I am not above this. I fight hard to find new ideas and reprogram myself. These ideas are hard won and the biggest enemy of free thought is time. It takes so much time to break free from the ordinary and expose yourself to new perspectives. After working a full day, finding time to eat and sleep, what's left is a handful of thoughts with little hope to change ones life.

So besides this being a relatively choppy post, I would like to deposit the following message. Revolution in your own life will not be over night. Change is not one time process. Make change the basis of your life. Let revolution take the time frame of eternity. To me, to cease embracing unique life changing situations would be like to stop thinking. How many people plan to just stop thinking?

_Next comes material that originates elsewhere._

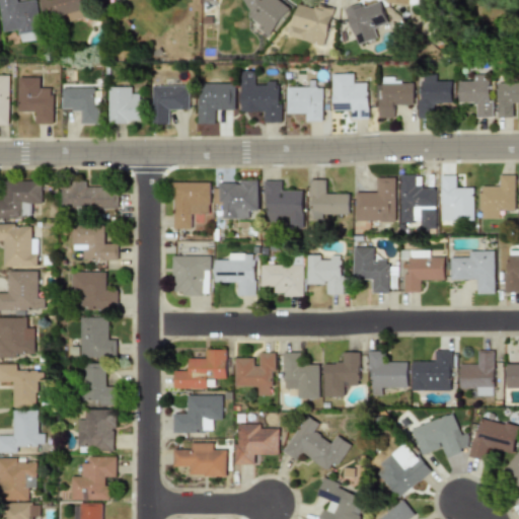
[(0,0),(0,12),(3,34),(21,32),(22,42),(44,39),(38,0),(0,0)]
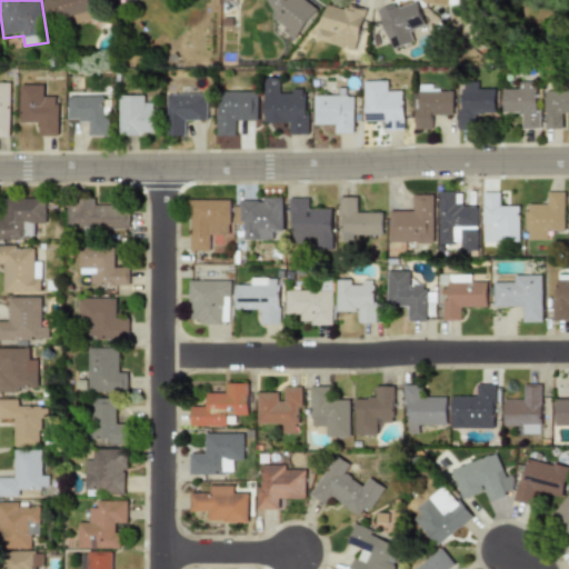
[(45,0),(50,20),(75,15),(77,23),(98,18),(93,0),(45,0)]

"I say, may I never be complete..." --Tyler Durden

Tuesday, January 04, 2005

Unraveled

I've been seeing a lot of this girl lately. I can't get enough of her. Time spent with her doesn't feel like time spent at all. Never before has the clock been such a lethal weapon. Happiness envelopes me.

I think as a direct result of this happiness I have been unable to post (at least anything decent). She is like a strong dose of anti-cynicism with the effect of paralyzing any of my known writing abilities. I would really like to write about her but I don't have the words or the necessary style.

Besides lacking my usual cynicism, I think I just might be too scared to actually write. I fear that I might say something previously uncharacteristic and lose affection as a result. What it comes down to really is a fear of myself. Now this is a familiar battle ground (see previous 100 posts). I'm afraid that she'll see me for someone that I'm not. I am a person who views everyday as a huge opportunity for learning and growth and I am consequently afraid that I may spontaneously change into someone she may not like, or that time will reveal a professed side of craziness in myself.

This is where my thought thermometer explodes and I put things in perspective. This girl is amazing and while I know she can't possibly know everything about me, I know I don't know everything about her. But I'm excited to discover her and equally excited for her to discover me. I'm a weird guy. I know that. I think it's alright, and I think she might think so too. What follows is the interesting part that I've been otherwise trying to avoid, just being myself and not being afraid.


I Know this wasn't a terribly interesting post, and definitely not in my usual style, but I think it's something I needed to get out of my system. It may also help to explain the possible change of tone or topic etc in posts to come.